What’s your advice for maintaining a healthy working relationship with a business partner?

Nick: Shared values are everything. If your foundation is aligned, disagreements become productive rather than divisive. Making sure you have proper founder time and doing some trips away is a great way of looking after your relationship and ensuring that you’re enjoying the journey together through the tough stuff.

Will: Respect the differences. While we share many things in common – from our passion for the ocean to our love of a good party – Nick is measured and I’m more impulsive. We’ve learned to see that as complementary rather than conflicting. Ensuring that you try to see things from your business partner’s perspective helps create openness and understanding.

How do you nurture a thoughtful working environment for your team?
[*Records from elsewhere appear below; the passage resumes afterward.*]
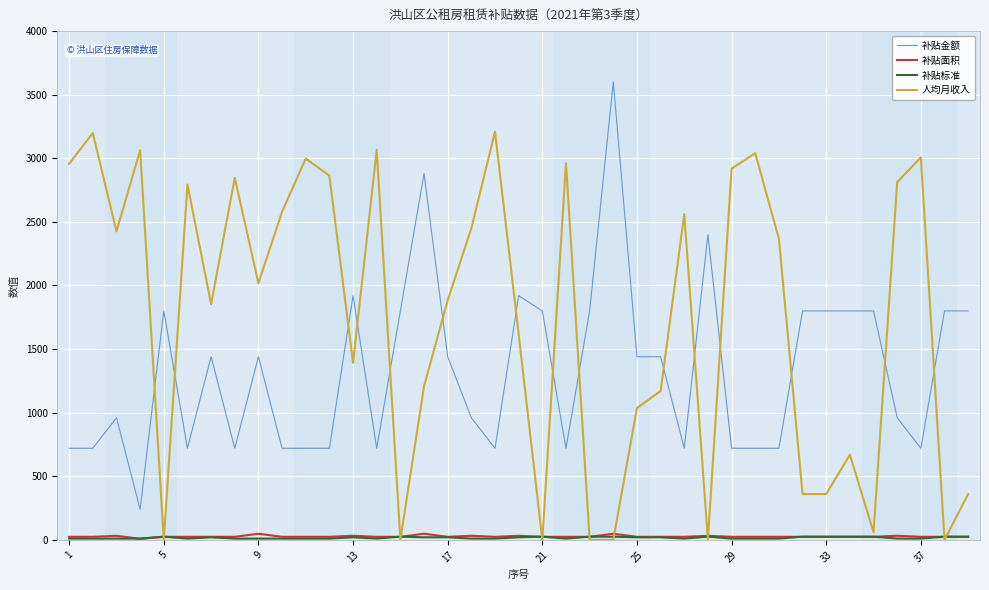

After their last crossing, which series has the higher values: 人均月收入 or 补贴金额?

补贴金额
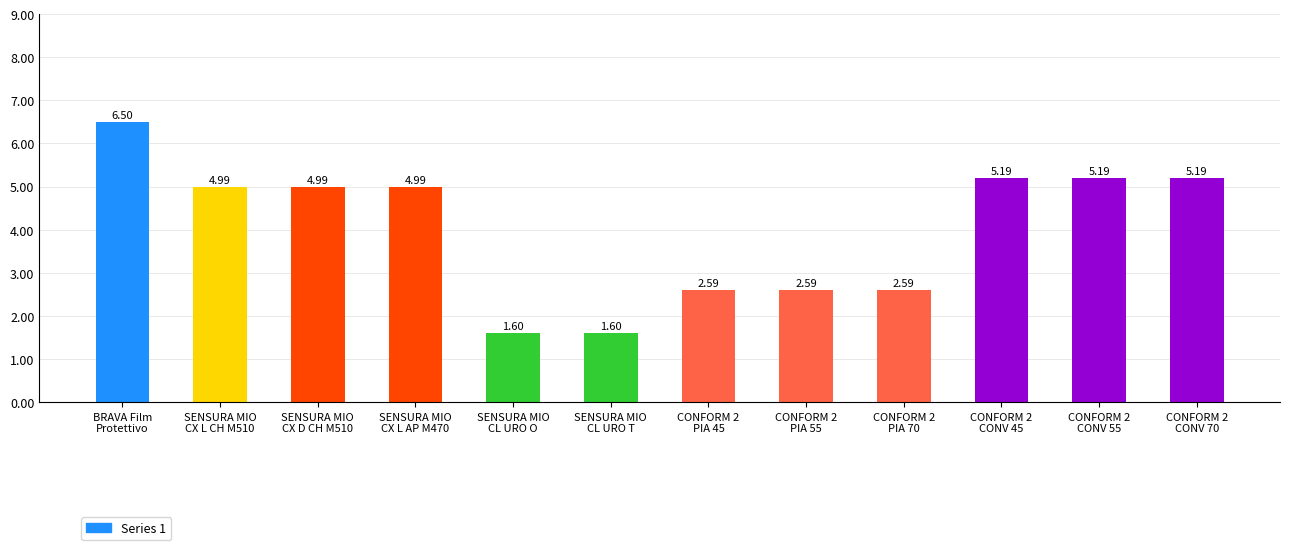

What is the difference between the second highest and minimum values?

3.6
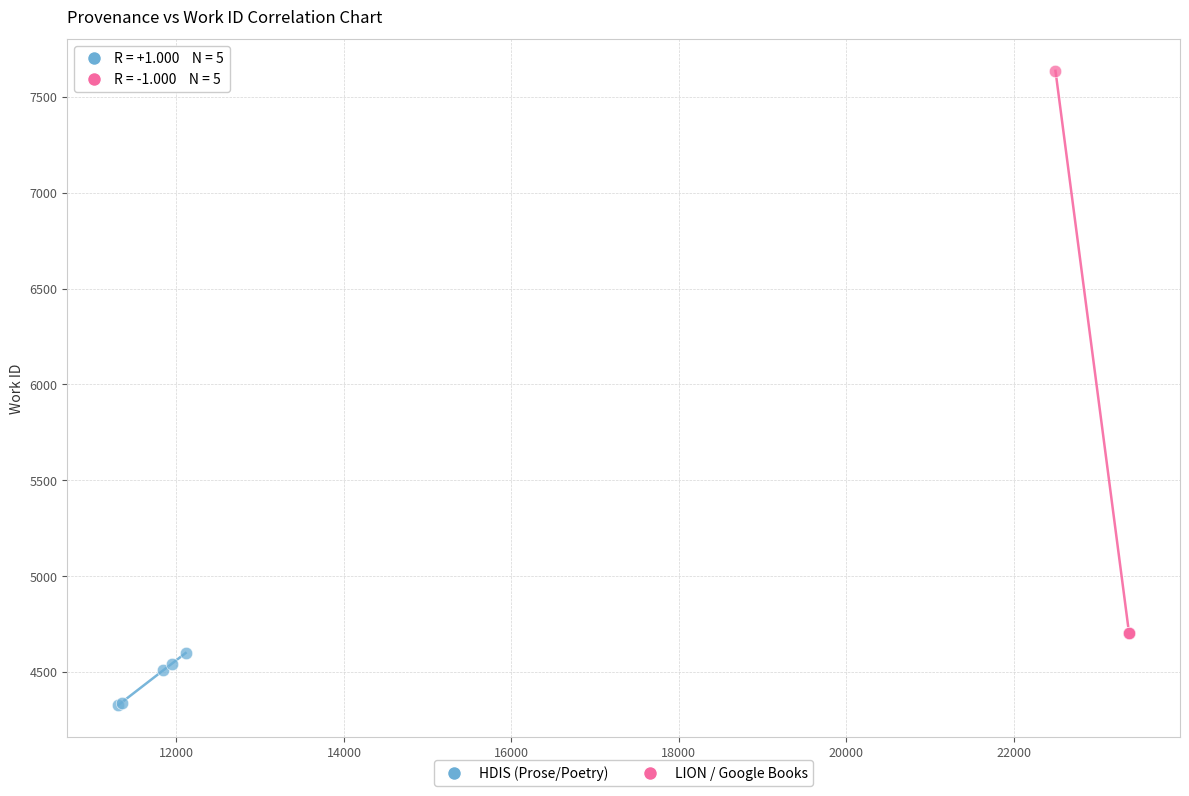

What are all the series names shown in the legend?

HDIS (Prose/Poetry), LION / Google Books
Will: Culture is everything. We try to create a space where people can bring their full selves – not just their job titles. Our culture is about energy, honesty, and getting stuck into the mission!

Nick: We prioritise transparency and purpose. Everyone at Ocean Bottle knows the impact they’re creating – and that clarity builds motivation and trust. We also recognise that we have big and ambitious goals that require dedication as a team. One of our principles is to give a shit and go all-in on the mission.

What is your ultimate goal for Ocean Bottle?

Will: A future where the next generation doesn’t inherit oceans filled with plastic. Where refill and reuse are the norm, and people feel connected to the choices they make every day. If Ocean Bottle can inspire that cultural shift, then we’ve done our job.

Nick: To stop 7 billion plastic bottles from entering the ocean is our immediate target, but the bigger picture is building a legacy for future generations. Our mission is to protect the ocean, because when we protect the ocean, we protect everything. The ultimate goal is a cleaner, healthier planet that can support the born and the unborn.